Fenomena ini membawa kita pada pentingnya membaca ulang arah kebijakan negara. Sejumlah kebijakan yang diberlakukan dalam beberapa tahun terakhir justru memperbesar jurang ketidakadilan dan menjauhkan rakyat dari semangat kemerdekaan yang hakiki.
Pertama, pengesahan Undang-Undang Cipta Kerja yang dilakukan secara terburu-buru dan minim partisipasi publik, dipandang sebagai bentuk keberpihakan negara kepada investor besar, bukan kepada buruh dan petani. Bukannya menciptakan lapangan kerja yang layak, regulasi ini justru dianggap memperlemah hak-hak pekerja dan memperluas sistem kerja kontrak yang merugikan.
Kedua, lonjakan harga kebutuhan pokok dan energi seperti BBM serta listrik yang tidak diimbangi dengan peningkatan daya beli masyarakat, menambah beban ekonomi bagi rakyat kecil. Sementara itu, kelompok ekonomi kuat dan korporasi justru menikmati berbagai insentif dan kemudahan.
Ketiga, wacana revisi konstitusi yang mengarah pada perpanjangan masa jabatan atau penguatan dominasi politik segelintir elit turut menambah kekhawatiran akan semakin menyempitnya ruang demokrasi. Demokrasi prosedural yang hanya menguntungkan elite politik membuat banyak anak muda merasa asing dan tidak punya ruang bersuara.
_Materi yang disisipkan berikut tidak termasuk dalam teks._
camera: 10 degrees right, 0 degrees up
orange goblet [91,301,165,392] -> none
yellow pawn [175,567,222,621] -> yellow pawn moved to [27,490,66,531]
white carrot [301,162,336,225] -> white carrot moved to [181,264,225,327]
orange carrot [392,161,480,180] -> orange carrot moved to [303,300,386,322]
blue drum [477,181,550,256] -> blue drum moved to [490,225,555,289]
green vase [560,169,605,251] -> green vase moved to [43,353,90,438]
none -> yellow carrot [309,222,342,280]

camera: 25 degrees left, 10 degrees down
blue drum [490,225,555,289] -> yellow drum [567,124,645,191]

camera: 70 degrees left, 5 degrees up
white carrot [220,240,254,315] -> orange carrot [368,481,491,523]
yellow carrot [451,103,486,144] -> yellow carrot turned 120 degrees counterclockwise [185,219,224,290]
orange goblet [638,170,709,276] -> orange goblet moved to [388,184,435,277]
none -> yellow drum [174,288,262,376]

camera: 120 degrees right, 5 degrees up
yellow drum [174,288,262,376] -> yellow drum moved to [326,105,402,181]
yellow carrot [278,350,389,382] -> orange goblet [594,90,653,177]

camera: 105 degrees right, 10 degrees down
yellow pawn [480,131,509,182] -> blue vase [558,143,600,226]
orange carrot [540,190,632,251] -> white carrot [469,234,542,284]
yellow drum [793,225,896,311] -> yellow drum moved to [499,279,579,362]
Dalam konteks ini, pengibaran bendera One Piece bisa dimaknai sebagai bentuk protes simbolik—suatu sindiran terhadap simbol-simbol negara yang dirasa kehilangan makna. Ini bukan bentuk penghinaan terhadap simbol nasional, melainkan seruan untuk menghidupkan kembali makna kemerdekaan secara autentik: menegakkan keadilan sosial, menjamin hak-hak warga, dan memperluas partisipasi publik.
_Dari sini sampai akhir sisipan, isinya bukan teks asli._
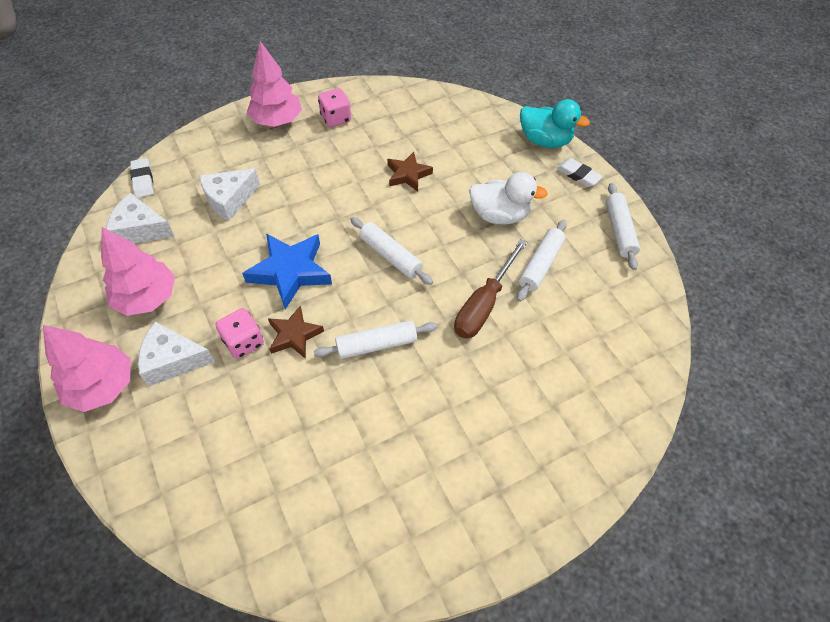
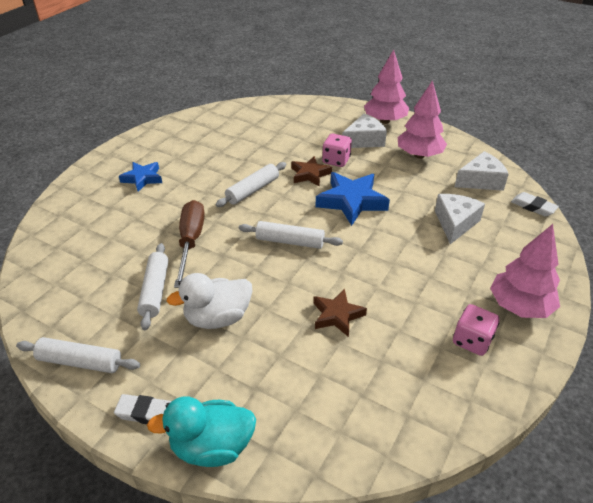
camera: 150 degrees right, 15 degrees down
white rolling pin [606,183,640,270] -> white rolling pin turned 45 degrees counterclockwise [16,337,140,373]
none -> blue star [119,162,162,192]

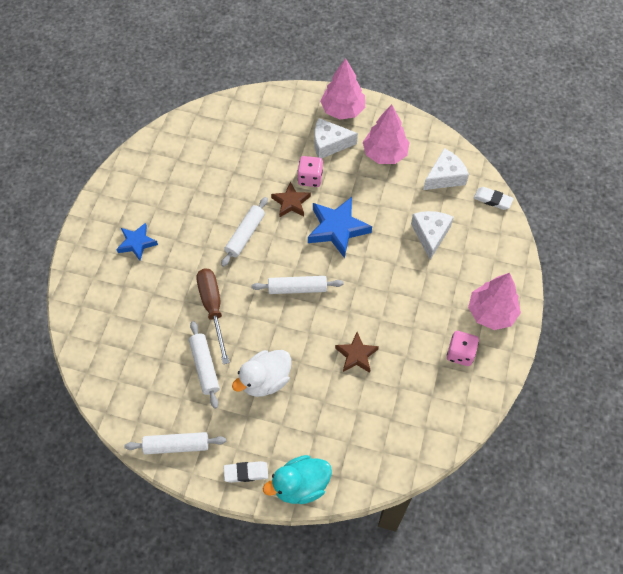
camera: 15 degrees left, 20 degrees up
white cheese [342,114,387,148] -> white cheese turned 135 degrees counterclockwise [315,118,358,158]

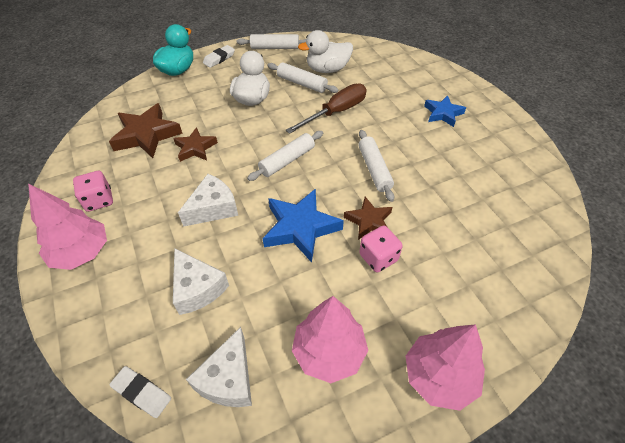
camera: 140 degrees right, 10 degrees down
white rolling pin [124,432,226,454] -> white rolling pin turned 45 degrees clockwise [237,34,306,49]
brown screwdriver [196,269,229,365] -> brown screwdriver turned 75 degrees counterclockwise [286,83,367,134]
white cheese [315,118,358,158] -> white cheese moved to [178,174,238,227]
white eraser [474,187,514,210] -> white eraser turned 45 degrees clockwise [109,366,171,418]
none -> brown star [109,103,183,158]
none -> white duck [298,30,353,73]

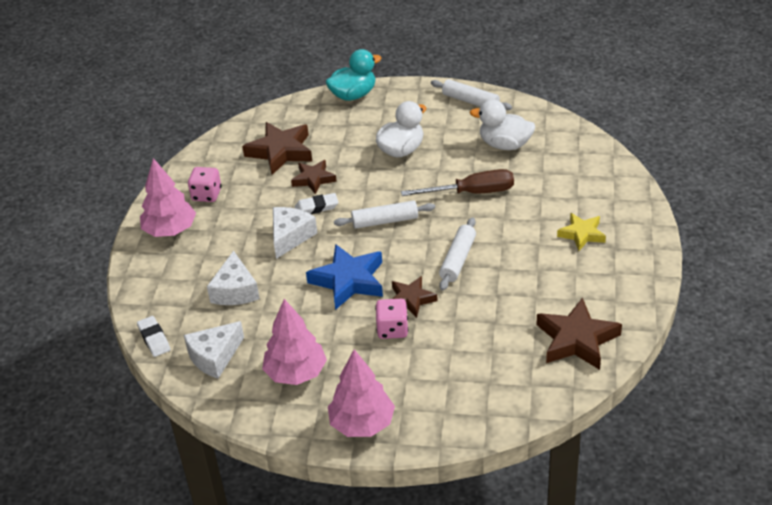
camera: 35 degrees right, 10 degrees down
white cheese [178,174,238,227] -> white cheese turned 60 degrees counterclockwise [273,207,317,259]
white eraser [203,45,235,68] -> white eraser moved to [295,193,338,214]
white rolling pin [267,62,338,93] -> none
blue star [424,95,466,127] -> yellow star [557,213,606,251]
none -> brown star [537,298,622,370]

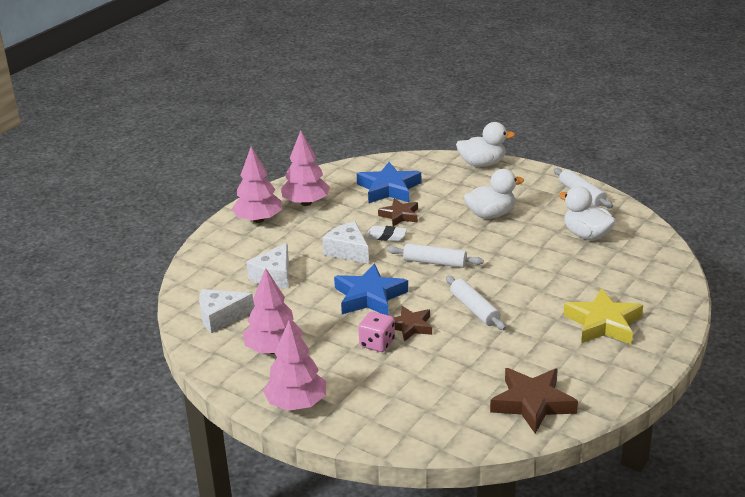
camera: 25 degrees right, 10 degrees down
white eraser [137,316,171,357] -> none
pink dice [188,167,221,202] -> pink tree [281,130,330,206]
brown star [242,122,312,175] -> blue star [357,162,421,203]
white cheese [273,207,317,259] -> white cheese turned 90 degrees counterclockwise [322,222,369,264]
turquoise duck [326,49,382,101] -> white duck [456,122,515,167]
brown screwdriver [401,169,514,196] -> none
white rolling pin [439,217,476,291] -> white rolling pin turned 75 degrees counterclockwise [446,276,506,330]
yellow star [557,213,606,251] -> yellow star [563,288,643,345], size x1.62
Negara tak seharusnya merespons fenomena ini dengan pendekatan yang keras atau sekadar mengedepankan moralitas. Yang dibutuhkan adalah refleksi dan pembenahan kebijakan. Jika rakyat merasa lebih terwakili oleh bendera bajak laut dibandingkan merah putih, itu pertanda bahwa narasi kebangsaan sedang menghadapi krisis mendalam. Ini bukan sekadar isu nasionalisme, melainkan soal runtuhnya kepercayaan.
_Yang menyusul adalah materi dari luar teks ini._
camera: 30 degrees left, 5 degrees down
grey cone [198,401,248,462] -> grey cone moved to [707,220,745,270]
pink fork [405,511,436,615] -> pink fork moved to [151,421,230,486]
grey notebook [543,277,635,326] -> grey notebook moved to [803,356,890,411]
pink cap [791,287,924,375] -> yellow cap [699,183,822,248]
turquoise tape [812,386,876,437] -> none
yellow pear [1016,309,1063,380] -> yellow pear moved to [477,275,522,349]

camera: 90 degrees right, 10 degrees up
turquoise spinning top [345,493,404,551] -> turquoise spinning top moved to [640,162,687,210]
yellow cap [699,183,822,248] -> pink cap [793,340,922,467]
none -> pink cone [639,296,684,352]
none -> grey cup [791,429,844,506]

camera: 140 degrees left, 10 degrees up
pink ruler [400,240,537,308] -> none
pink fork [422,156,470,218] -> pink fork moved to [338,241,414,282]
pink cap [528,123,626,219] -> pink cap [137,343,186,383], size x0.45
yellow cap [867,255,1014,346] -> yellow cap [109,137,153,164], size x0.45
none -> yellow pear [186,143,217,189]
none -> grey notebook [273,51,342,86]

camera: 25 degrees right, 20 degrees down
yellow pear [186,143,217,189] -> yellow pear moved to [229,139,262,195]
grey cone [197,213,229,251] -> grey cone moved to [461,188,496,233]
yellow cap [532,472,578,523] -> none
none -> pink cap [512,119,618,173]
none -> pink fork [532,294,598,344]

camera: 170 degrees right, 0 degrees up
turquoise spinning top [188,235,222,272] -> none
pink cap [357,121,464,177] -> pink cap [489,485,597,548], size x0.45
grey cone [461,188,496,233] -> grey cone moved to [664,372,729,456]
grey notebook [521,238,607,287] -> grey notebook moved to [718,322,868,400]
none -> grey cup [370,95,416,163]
Momentum HUT RI ke-80 seharusnya menjadi ajang untuk merefleksikan kembali esensi kemerdekaan sebagai hasil perjuangan rakyat. Bukan sekadar soal mengibarkan bendera, tetapi tentang siapa yang memiliki suara, siapa yang benar-benar merasa merdeka. Barangkali, di balik bendera One Piece yang tampak absurd itu, tersembunyi kritik paling jujur: rakyat sedang ingin merdeka kembali—dari ketimpangan, dari kepalsuan.
Opini ini ditulis oleh Taufik Hidayat, alumni Pascasarjana UIN Sultan Maulana Hasanuddin Banten dan IKA PMII UIN SMH Banten.